→ **Provided data**
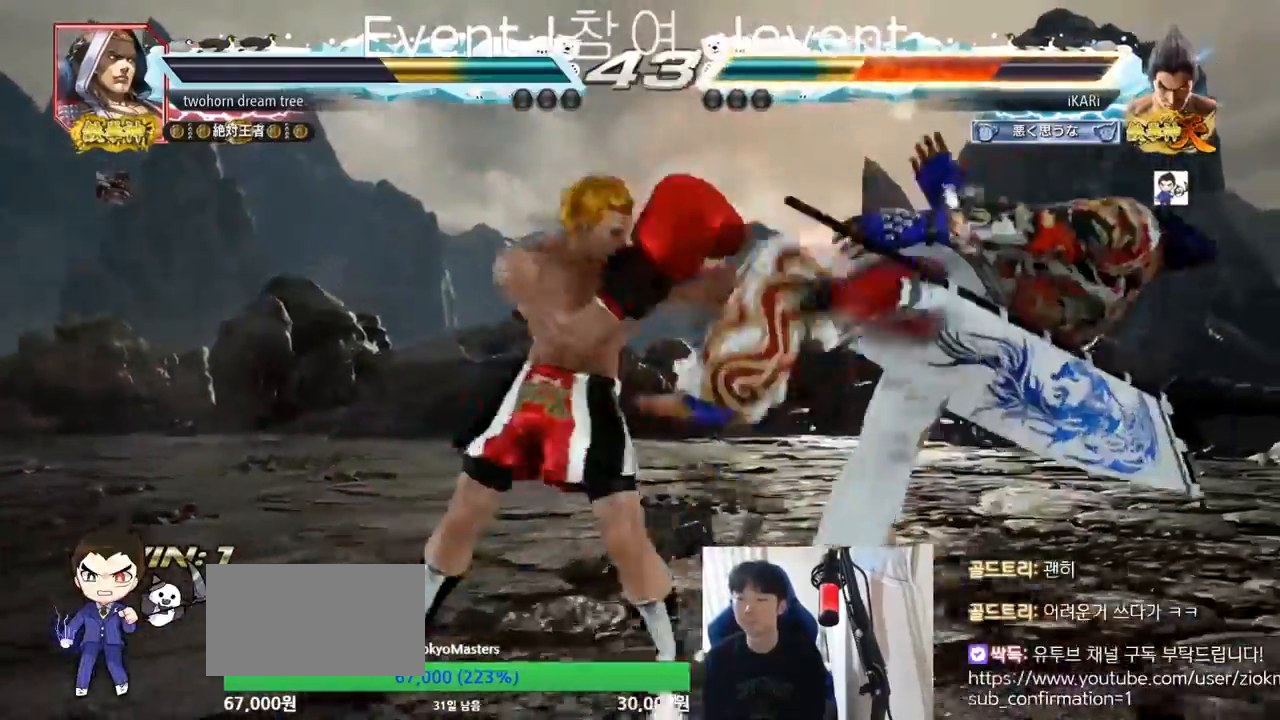
{"buttons": ["TRIANGLE"], "left_stick": "center", "events": [[151, "TRIANGLE", "down"], [201, "SQUARE", "down"], [217, "TRIANGLE", "up"], [251, "SQUARE", "up"], [317, "TRIANGLE", "down"], [384, "SQUARE", "down"], [418, "TRIANGLE", "up"], [434, "SQUARE", "up"], [451, "TRIANGLE", "down"]]}
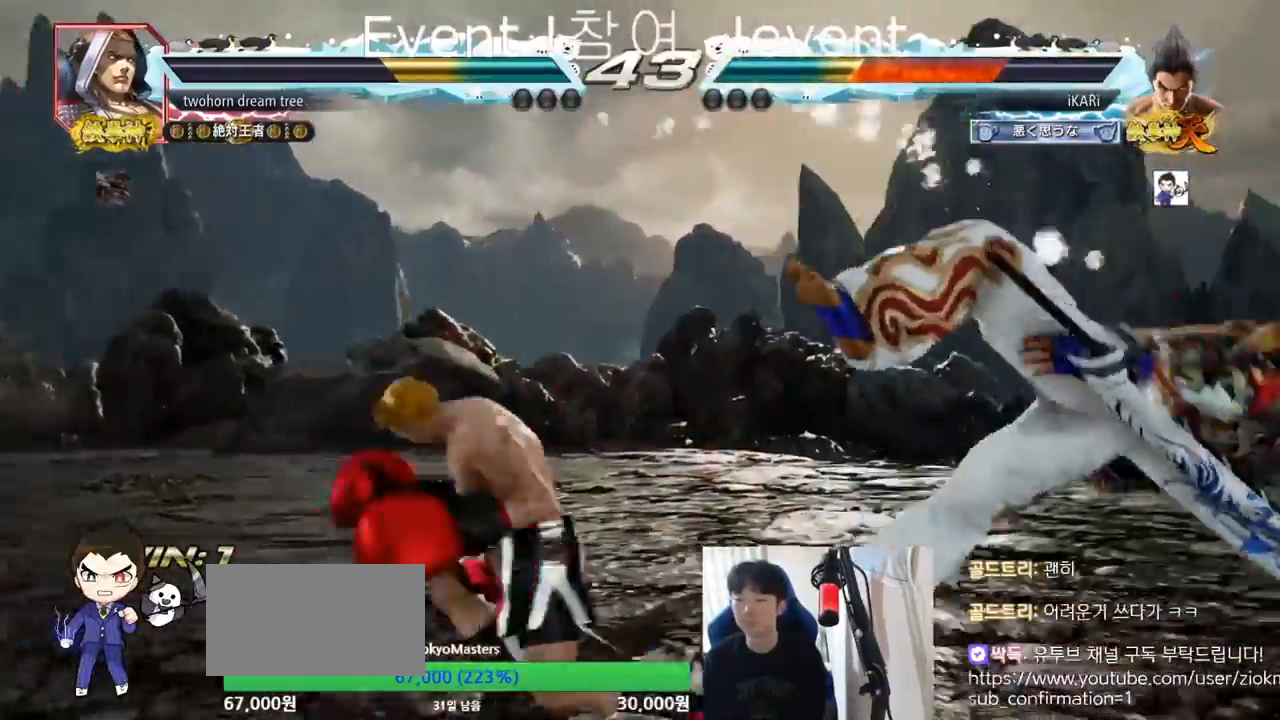
{"buttons": [], "left_stick": "center", "events": [[17, "TRIANGLE", "up"], [50, "TRIANGLE", "down"], [100, "TRIANGLE", "up"], [133, "TRIANGLE", "down"], [250, "TRIANGLE", "up"]]}
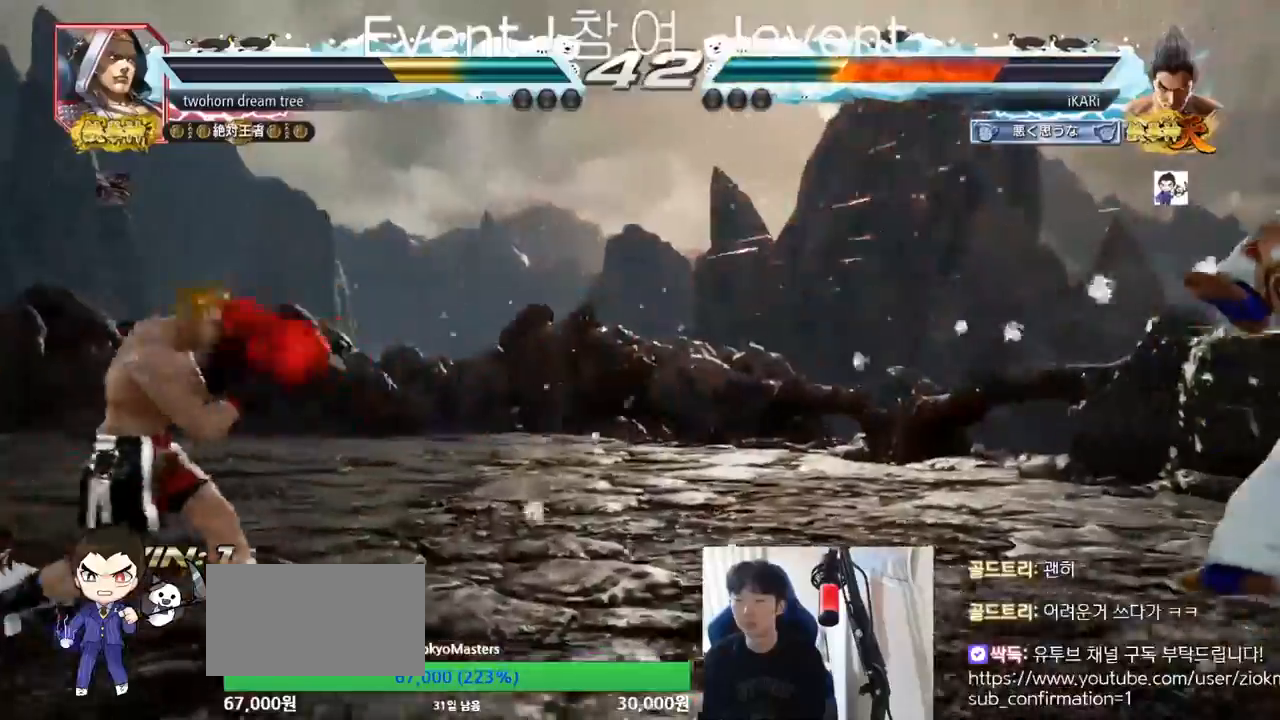
{"buttons": ["SQUARE"], "left_stick": "down", "events": [[334, "left_stick", "down"], [418, "SQUARE", "down"], [468, "SQUARE", "up"], [484, "SQUARE", "down"]]}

→ **Problem details**
When the word "SQUARE" appears in a line of the listing, pull that line out.

→ **Solution**
{"buttons": ["TRIANGLE"], "left_stick": "center", "events": [[151, "TRIANGLE", "down"], [201, "SQUARE", "down"], [217, "TRIANGLE", "up"], [251, "SQUARE", "up"], [317, "TRIANGLE", "down"], [384, "SQUARE", "down"], [418, "TRIANGLE", "up"], [434, "SQUARE", "up"], [451, "TRIANGLE", "down"]]}
{"buttons": ["SQUARE"], "left_stick": "down", "events": [[334, "left_stick", "down"], [418, "SQUARE", "down"], [468, "SQUARE", "up"], [484, "SQUARE", "down"]]}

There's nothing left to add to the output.